For a thorough understanding of all the available methods you can override when writing your own classes, take a moment to skim through the entire Data model documentation page. You certainly don’t need to read all of it, but skimming the entire page will help you know what’s possible when implementing new behaviors in a class, or cleaning up the syntax for working with existing classes.
Resources
You can find the code files from this post in the mostly_python GitHub repository.
You can tell which actions are methods and which are functions by how they’re invoked. For example converting a string to uppercase is implemented by a method, because we use the dot notation when making the conversion:
>>> greeting = "hello"
>>> greeting.upper()
'HELLO'
Determining the length of a string is implemented by a function, because we call it without attaching the function name to an object:
>>> len(greeting)
5
There’s also __mod__()
, which returns the remainder of a division operation. The method __divmod__()

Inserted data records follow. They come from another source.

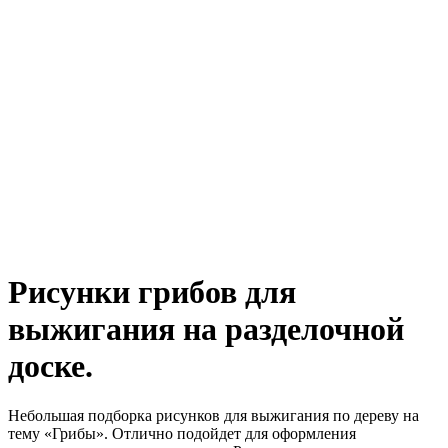
Рисунки грибов для
выжигания на разделочной
доске.
Небольшая подборка рисунков для выжигания по дереву на
тему «Грибы». Отлично подойдет для оформления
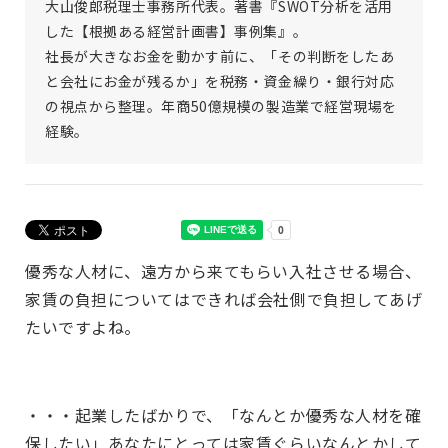
大山俊郎税理士事務所代表。著書『SWOT分析を活用
した【根拠ある経営計画書】事例集』。
社長が大きなお金を動かす前に、「その判断をしたあ
と会社にお金が残るか」を税務・資金繰り・銀行対応
の視点から整理。年商50億規模の製造業で経営現場を
経験。
優秀な人材に、遠方から来てもらい入社させる場合、
家賃の負担についてはできれば会社側で負担してあげ
たいですよね。
・・・起業したばかりで、「なんとか優秀な人材を確
保したい」あなたにとっては家賃ぐらいなんとかして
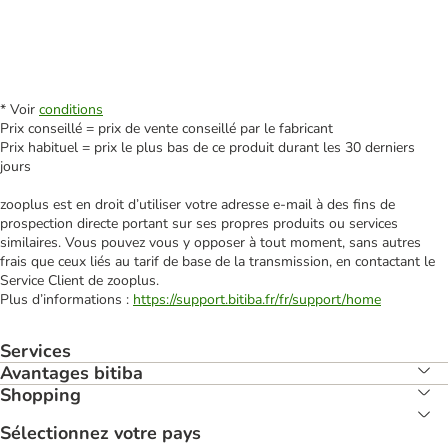
* Voir
conditions
Prix conseillé = prix de vente conseillé par le fabricant
Prix habituel = prix le plus bas de ce produit durant les 30 derniers
jours
zooplus est en droit d’utiliser votre adresse e‑mail à des fins de
prospection directe portant sur ses propres produits ou services
similaires. Vous pouvez vous y opposer à tout moment, sans autres
frais que ceux liés au tarif de base de la transmission, en contactant le
Service Client de zooplus.
Plus d’informations :
https://support.bitiba.fr/fr/support/home
Services
Avantages bitiba
Shopping
Sélectionnez votre pays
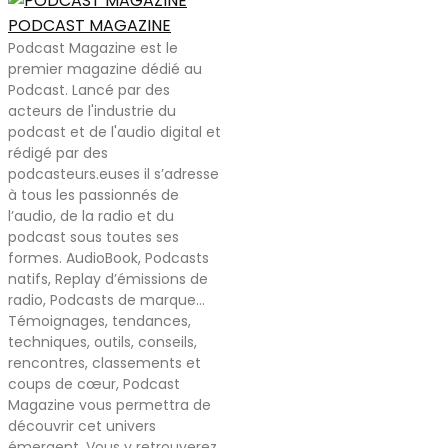
PODCAST MAGAZINE
Podcast Magazine est le
premier magazine dédié au
Podcast. Lancé par des
acteurs de l'industrie du
podcast et de l'audio digital et
rédigé par des
podcasteurs.euses il s’adresse
à tous les passionnés de
l’audio, de la radio et du
podcast sous toutes ses
formes. AudioBook, Podcasts
natifs, Replay d’émissions de
radio, Podcasts de marque…
Témoignages, tendances,
techniques, outils, conseils,
rencontres, classements et
coups de cœur, Podcast
Magazine vous permettra de
découvrir cet univers
émergent. Vous y retrouverez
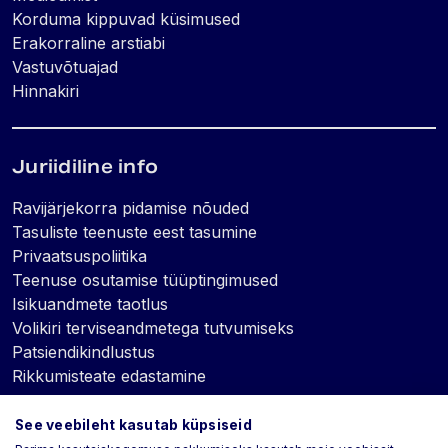
Korduma kippuvad küsimused
Erakorraline arstiabi
Vastuvõtuajad
Hinnakiri
Juriidiline info
Ravijärjekorra pidamise nõuded
Tasuliste teenuste eest tasumine
Privaatsuspoliitika
Teenuse osutamise tüüptingimused
Isikuandmete taotlus
Volikiri terviseandmetega tutvumiseks
Patsiendikindlustus
Rikkumisteate edastamine
See veebileht kasutab küpsiseid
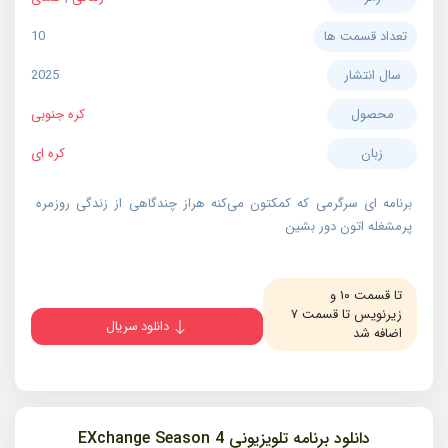
تعداد قسمت ها
10
سال انتشار
2025
محصول
کره جنوبی
زبان
کره ای
برنامه ای سرگرمی که کمکتون می‌کنه هراز چندگاهی از زندگی روزمره
پرمشغله اتون دور بشین
تا قسمت ۱۰ و
زیرنویس تا قسمت ۷
دانلود سریال
اضافه شد
دانلود برنامه تلویزیونی EXchange Season 4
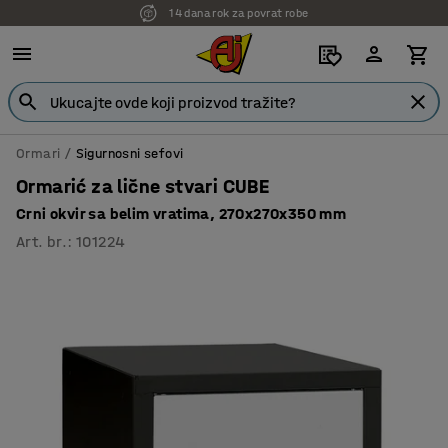
14 dana rok za povrat robe
Ormari
Sigurnosni sefovi
Ormarić za lične stvari CUBE
Crni okvir sa belim vratima, 270x270x350 mm
Art. br.
:
101224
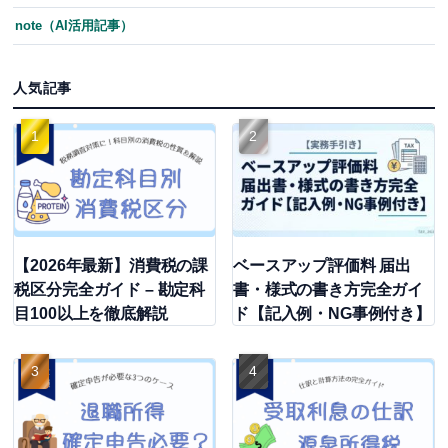
note（AI活用記事）
人気記事
【2026年最新】消費税の課
ベースアップ評価料 届出
税区分完全ガイド – 勘定科
書・様式の書き方完全ガイ
目100以上を徹底解説
ド【記入例・NG事例付き】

returns the quotient and remainder of a division operation.
Here’s what this same code used to look like, before pathlib
was developed:
import os
projects_root = "/Users/eric/projects"
mp_dir = os.path.join(projects_root, "mostly_python")
dsd_dir = os.path.join(projects_root, "django-simple-deploy")
This worked, but it was much less readable than the syntax that pathlib
introduced.
Also, Windows users may be annoyed to use a Linux and macOS convention. But the backslash has long been used as an escape character, which often causes problems when working with strings and paths.
If you’re a Windows user, you should still use forward slashes to write paths in your Python code. pathlib
will convert these to backslashes appropriately when your code is executed. This is one of the abstractions that makes Python a cross-platform language.